A proposed new law in South Korea would force music distributors in the country to review lyrics before releasing any new music in order to label or even block songs that contain content that could be harmful to minors. However, various cultural groups have criticised the proposals.
Politician Kim Hyun is among those backing the proposals. According to The Korea Times, she says, “Artistic freedom must be respected, but we cannot stand by and do nothing while hate or crime promoting songs are distributed online freely, harming peer communities, classrooms and ultimately society as a whole”.
Unlike in the UK, where the industry operates the voluntary ‘parental advisory’ labelling system to identify tracks with lyrical content that may not be suitable for children, in South Korea tracks are vetted by a government committee.
According to the Times, the Youth Protection Committee can restrict the distribution of tracks that contain sexually explicit, violent or hateful lyrics so that children can’t access them.
However, that review process begins after a track is released and can take several weeks or even months to be completed. By which time tracks that the committee considers unsuitable for younger music fans will already have been heard by many such fans.
The new proposals, made via an amendment to the Music Industry Promotion Act, would put the responsibility to review tracks onto the industry pre-release. Which would be a little like the ‘parental advisory’ system, except it would be mandated, defined and enforced by law rather than being a voluntary scheme run by record industry trade organisations.
Under the proposals, if a song was considered harmful and had been created by someone under the age of nineteen, the track would be blocked from being released entirely. If it had been created by someone over the age of nineteen, it would be labelled so that only adults could stream or buy the music.
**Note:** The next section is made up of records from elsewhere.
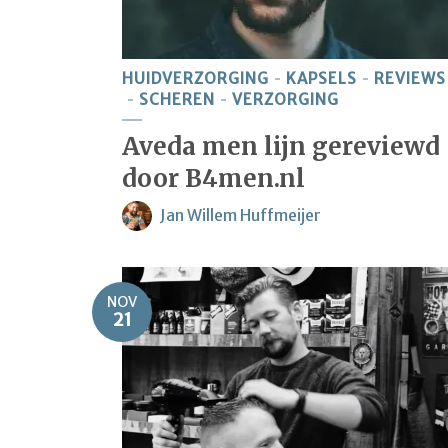
HUIDVERZORGING
KAPSELS
REVIEWS
SCHEREN
VERZORGING
Aveda men lijn gereviewd
door B4men.nl
Jan Willem Huffmeijer
NOV
21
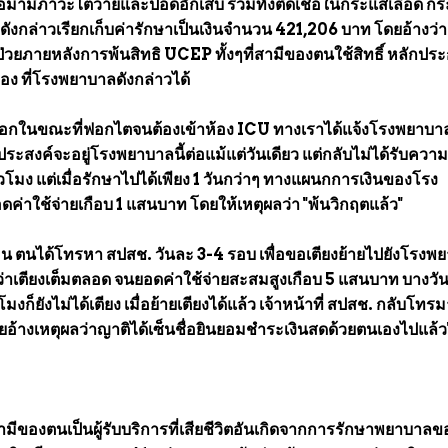
อมามีภาวะไตวายและปอดอักเสบ รวมทั้งติดเชื้อในกระแสเลือด กระ
ดังกล่าวเรียกเก็บค่ารักษาเป็นเงินจำนวน 421,206 บาท โดยอ้างว่า 
ผู้ป่วยภายหลังการพ้นสิทธิ UCEP ทั้งๆที่สามีของตนใช้สิทธิ์ หลักประ
อง ที่โรงพยาบาลดังกล่าวได้
็อกในขณะที่ฟอกไตจนต้องเข้าห้อง ICU ทางเราได้แจ้งโรงพยาบาล
ระสงค์จะอยู่โรงพยาบาลนี้ต่อแม้แต่วันเดียว แต่กลับไม่ได้รับควา
ั่วโมง แต่เมื่อรักษาไปได้เพียง 1 วันกว่าๆ ทางแผนกการเงินของโรง
่าใช้จ่ายเกือบ 1 แสนบาท โดยให้เหตุผลว่า "พ้นวิกฤตแล้ว"
้อน ตนได้โทรหา สปสช. วันละ 3-4 รอบ เพื่อขอเตียงย้ายไปยังโรงพ
จ้งว่าเตียงเต็มตลอด จนยอดค่าใช้จ่ายสะสมสูงเกือบ 5 แสนบาท บางวัน
ก็ยังไม่ได้เตียง เมื่อย้ายเตียงได้แล้ว เจ้าหน้าที่ สปสช. กลับโทรม
โดยอ้างเหตุผลว่าญาติได้เซ็นชื่อยินยอมชำระเงินสดด้วยตนเองไปแล้ว
สามีของตนเป็นผู้รับบริการที่เสียชีวิตอันเกิดจากการรักษาพยาบาลข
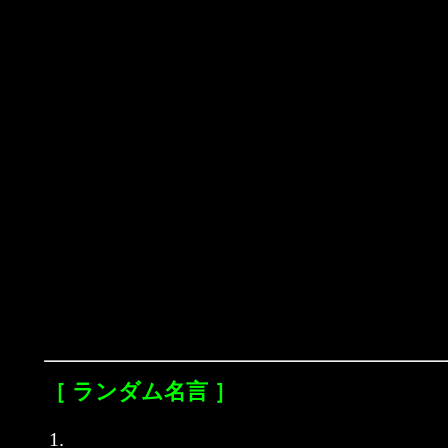
［ ランダム名言 ］
1.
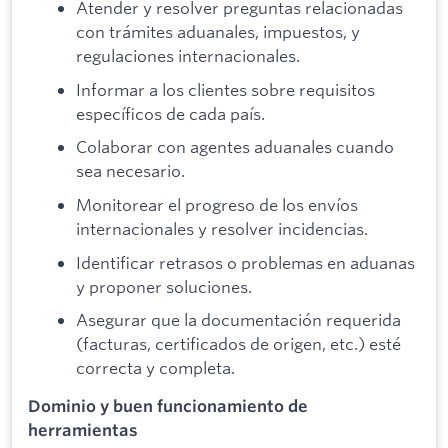
Atender y resolver preguntas relacionadas
con trámites aduanales, impuestos, y
regulaciones internacionales.
Informar a los clientes sobre requisitos
específicos de cada país.
Colaborar con agentes aduanales cuando
sea necesario.
Monitorear el progreso de los envíos
internacionales y resolver incidencias.
Identificar retrasos o problemas en aduanas
y proponer soluciones.
Asegurar que la documentación requerida
(facturas, certificados de origen, etc.) esté
correcta y completa.
Dominio y buen funcionamiento de
herramientas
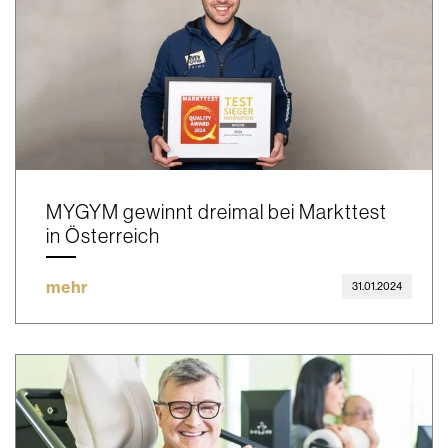
MYGYM gewinnt dreimal bei Markttest
in Österreich
mehr
31.01.2024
Critics see the proposals as a backwards move towards the kind of censorship that used to exist in Korea but which has long been rejected.
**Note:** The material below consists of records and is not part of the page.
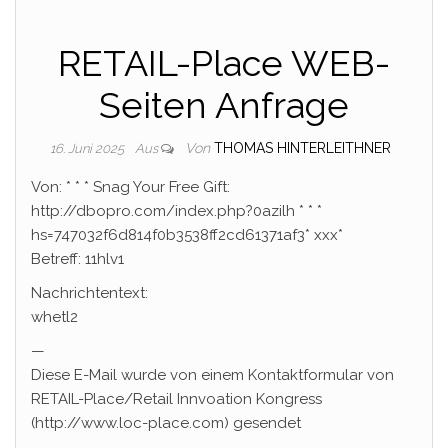
RETAIL-Place WEB-
Seiten Anfrage
Von
THOMAS HINTERLEITHNER
16. Juni 2025
Aus
Von: * * * Snag Your Free Gift:
http://dbopro.com/index.php?0azilh * * *
hs=747032f6d814f0b3538ff2cd61371af3* ххх*
Betreff: 11hlv1
Nachrichtentext:
whetl2
—
Diese E-Mail wurde von einem Kontaktformular von
RETAIL-Place/Retail Innvoation Kongress
(http://www.loc-place.com) gesendet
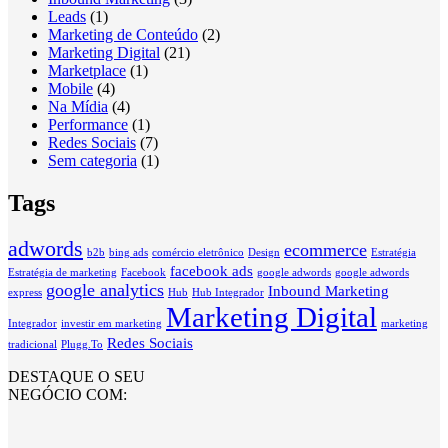
Leads
(1)
Marketing de Conteúdo
(2)
Marketing Digital
(21)
Marketplace
(1)
Mobile
(4)
Na Mídia
(4)
Performance
(1)
Redes Sociais
(7)
Sem categoria
(1)
Tags
adwords
ecommerce
b2b
bing ads
comércio eletrônico
Design
Estratégia
facebook ads
Estratégia de marketing
Facebook
google adwords
google adwords
google analytics
Inbound Marketing
express
Hub
Hub Integrador
Marketing Digital
Integrador
investir em marketing
marketing
Redes Sociais
tradicional
Plugg.To
DESTAQUE O SEU
NEGÓCIO COM:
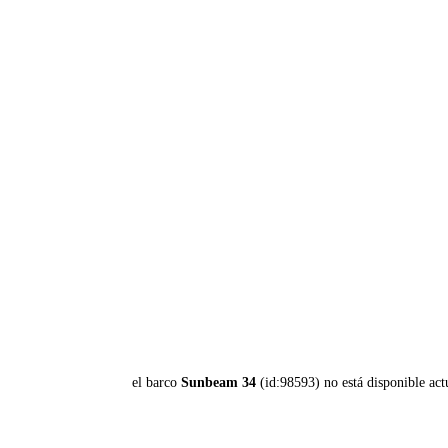
el barco
Sunbeam 34
(id:98593) no está disponible ac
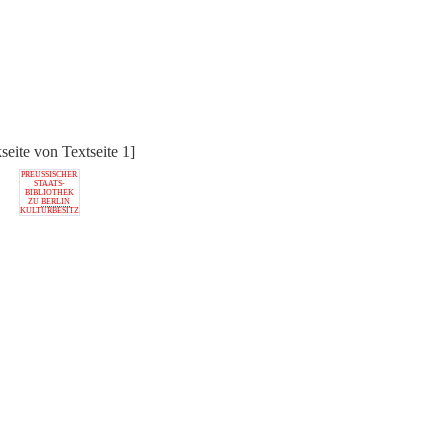
seite von Textseite 1]
PREUSSISCHER
STAATS-
BIBLIOTHEK
ZU
BERLIN
KULTURBESITZ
In a statement, a coalition of eleven organisations representing the country’s arts and cultural communities says that the proposed amendment to the Music Industry Promotion Act talks about “music that is likely to cause clear and serious harm to youth”, but “doesn’t provide any concrete criteria which would allow subjective judgments of what is harmful”.
They also add that “the idea that strong censorship can prevent hate is nothing more than a fallacy”, stating that if censorship did prevent hate “discrimination and hatred should have disappeared” during the decades of authoritarian rule in the country prior to 1988, when censorship was extreme, and yet it did not.